New York, June 21, 2017--The Palestinian Authority should cease blocking access to news websites in the West Bank, the Committee to Protect Journalists said today. The Palestinian Authority's attorney general, Ahmad Barrak, on June 15 ordered internet service providers to block access to at least 11 news websites, according to news reports.
Nabhan Khraishi, communications officer for the Palestinian Journalists Syndicate, told CPJ that the syndicate was investigating reports that as many as 22 news websites had in fact been blocked. Khraishi said the syndicate planned to file a formal complaint with the prosecutor's office regarding the censorship.

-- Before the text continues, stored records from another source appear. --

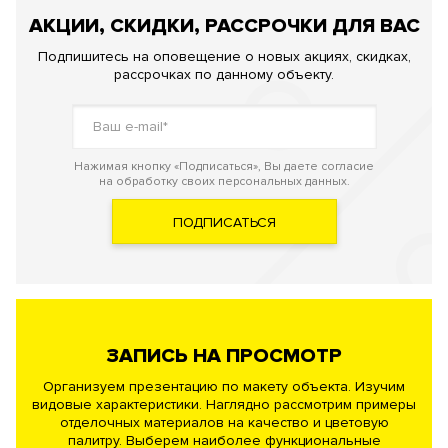
АКЦИИ, СКИДКИ, РАССРОЧКИ ДЛЯ ВАС
Подпишитесь на оповещение о новых акциях, скидках,
рассрочках по данному объекту.
Нажимая кнопку «Подписаться», Вы даете согласие
на обработку своих персональных данных.
ПОДПИСАТЬСЯ
ЗАПИСЬ НА ПРОСМОТР
Организуем презентацию по макету объекта. Изучим
видовые характеристики. Наглядно рассмотрим примеры
отделочных материалов на качество и цветовую
палитру. Выберем наиболее функциональные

The censored websites include Palestine Now, Palestine Today, the Shehab News Agency, Amameh, Amad, the Palestine News Network, the Palestinian Information Center, Karama Press, Fateh Voice, the Palestine Press News Agency, and Firas Press. Khraishi said all of the blocked websites are either affiliated with Hamas, which controls the Gaza Strip, or with Mohammad Dahlan, the exiled former head of security in the Gaza Strip who was in 2011 expelled from the Fatah movement that dominates the Palestinian Authority. The attorney general's office in the West Bank city of Ramallah and employees of the websites were not available for comment.
"Palestinian journalists and readers should not bear the brunt of politicians' disputes," CPJ Middle East and North Africa Program Coordinator Sherif Mansour said. "We call on the Palestinian Authority to cease censoring news websites, to allow readers in the West Bank unimpeded access to news and information and to let Palestinians form their own opinions."
The Mada Center, a Palestinian press freedom group, quoted employees from the Shehab News Agency and Amad as saying that authorities did not notify them that their websites would be censored. Both agencies learned of the order when they complained to their internet service providers. A follow-up report from Maan News Agency quoted an unnamed senior Palestinian official as saying that the websites were banned because of pending criminal cases against them, and for spreading "false news."